RAY SUAREZ: It’s all evidence, Syrian opposition leaders in Turkey say, of the government’s gassing of its own civilians, in what could be one of the deadliest incidents in the two-year-long Syrian conflict.
KHALED SALEH, Syrian National Coalition: These are the faces of terrorists that Bashar al-Assad is targeting. This massacre puts the world on attention. It really sends a message to all of the international organizations to the — the number of crimes this regime is willing to commit.
RAY SUAREZ: But, back in Damascus, a military spokesman denied the allegations.
MAN (through interpreter): The media channels have lied, as usual, that the Syrian Arab army used chemical weapons in the suburbs of Damascus today. The general leadership of the army confirms these allegations are completely false and are a part of the dirty media war that is led by some countries against Syria.
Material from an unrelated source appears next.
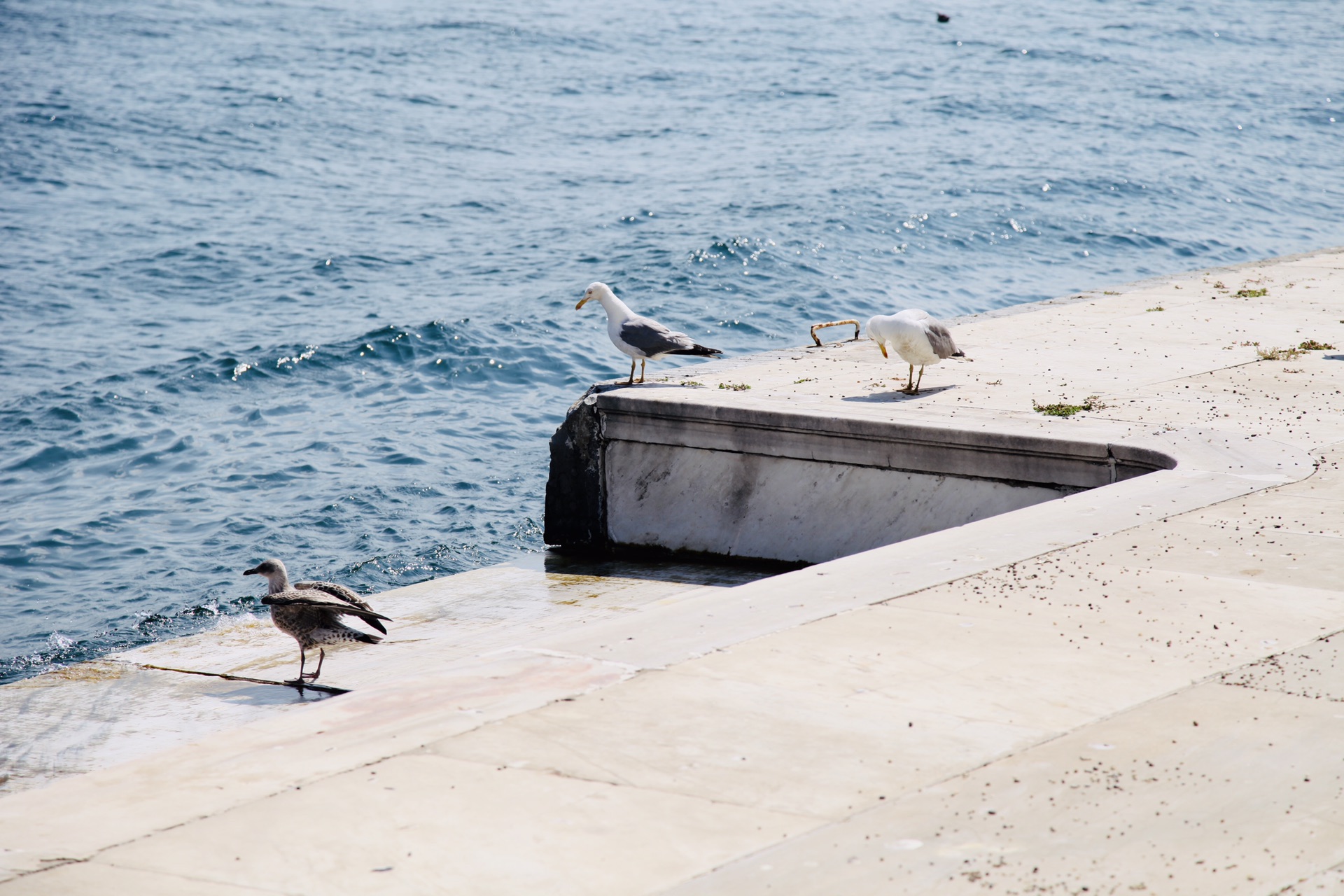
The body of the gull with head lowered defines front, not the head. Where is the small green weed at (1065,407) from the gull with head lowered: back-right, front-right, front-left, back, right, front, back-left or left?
left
RAY SUAREZ: The purported attack comes amid reports that Assad forces have regained major swathes of territory in the country in recent weeks and just days after a 20-member United Nations inspection team arrived in Syria to investigate three other possible chemical weapon incidents.
In Washington, the Obama administration expressed alarm at news of the attack, but White House Deputy Press Secretary Josh Earnest stopped short of confirming details, instead calling for a U.N.-backed investigation.
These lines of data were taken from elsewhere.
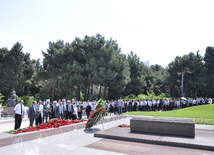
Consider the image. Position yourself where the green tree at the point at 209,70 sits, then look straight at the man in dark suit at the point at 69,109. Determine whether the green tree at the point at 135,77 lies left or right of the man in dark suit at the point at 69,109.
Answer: right

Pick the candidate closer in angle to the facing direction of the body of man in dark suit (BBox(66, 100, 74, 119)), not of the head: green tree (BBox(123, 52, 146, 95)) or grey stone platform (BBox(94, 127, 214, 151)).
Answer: the grey stone platform

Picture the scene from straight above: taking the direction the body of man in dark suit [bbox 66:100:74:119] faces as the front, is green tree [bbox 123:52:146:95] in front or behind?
behind

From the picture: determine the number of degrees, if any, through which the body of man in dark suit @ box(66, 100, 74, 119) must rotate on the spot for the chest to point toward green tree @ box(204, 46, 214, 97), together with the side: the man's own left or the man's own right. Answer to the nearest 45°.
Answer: approximately 135° to the man's own left

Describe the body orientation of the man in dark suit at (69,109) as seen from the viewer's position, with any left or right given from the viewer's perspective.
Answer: facing the viewer

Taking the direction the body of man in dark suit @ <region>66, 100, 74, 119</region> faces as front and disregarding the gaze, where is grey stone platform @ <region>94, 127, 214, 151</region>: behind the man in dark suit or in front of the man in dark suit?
in front
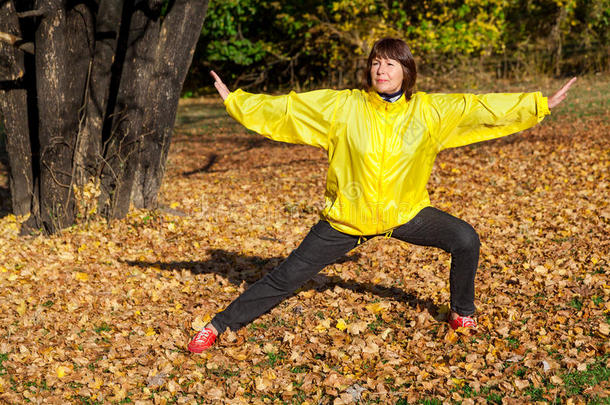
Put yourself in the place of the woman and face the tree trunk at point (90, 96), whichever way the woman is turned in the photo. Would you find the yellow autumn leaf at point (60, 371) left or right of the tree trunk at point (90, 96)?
left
JOSH EARNEST, White House Deputy Press Secretary: There is an investigation team that is on the ground in Syria right. And we are hopeful that the Assad regime will follow through on what they have claimed previously and give the investigators access to the sites, the opportunity to interview witnesses, the opportunity to collect physical samples, and other things that would help them reach a credible determination about what exactly occurred there.
RAY SUAREZ: World leaders, including the foreign ministers of Britain and Germany and U.N. Secretary-General Ban Ki-Moon, expressed shock at the chemical weapons allegations and called for a thorough investigation, as did Russia, which has protected the Assad regime by vetoing U.N. sanctions aimed at ending the violence.
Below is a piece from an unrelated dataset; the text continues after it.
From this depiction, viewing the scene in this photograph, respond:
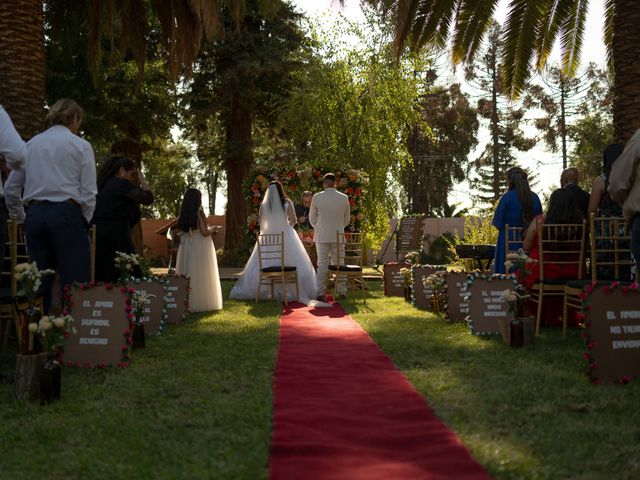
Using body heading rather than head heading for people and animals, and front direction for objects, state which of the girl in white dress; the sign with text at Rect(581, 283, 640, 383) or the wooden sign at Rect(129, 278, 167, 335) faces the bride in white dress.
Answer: the girl in white dress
In a statement, Russia’s Foreign Ministry spokesman suggested the incident could be a provocation by the opposition, saying: “This is supported by the fact that the criminal act was committed near Damascus at the very moment when a mission of U.N. experts had successfully started their work of investigating allegations of the possible use of chemical weapons there.”
The U.N. Security Council did meet in emergency session late today to discuss the day’s events, all this as thousands of Syrians continue to stream over the borders everyday to neighboring countries Iraq and Jordan, trying to escape the ongoing violence.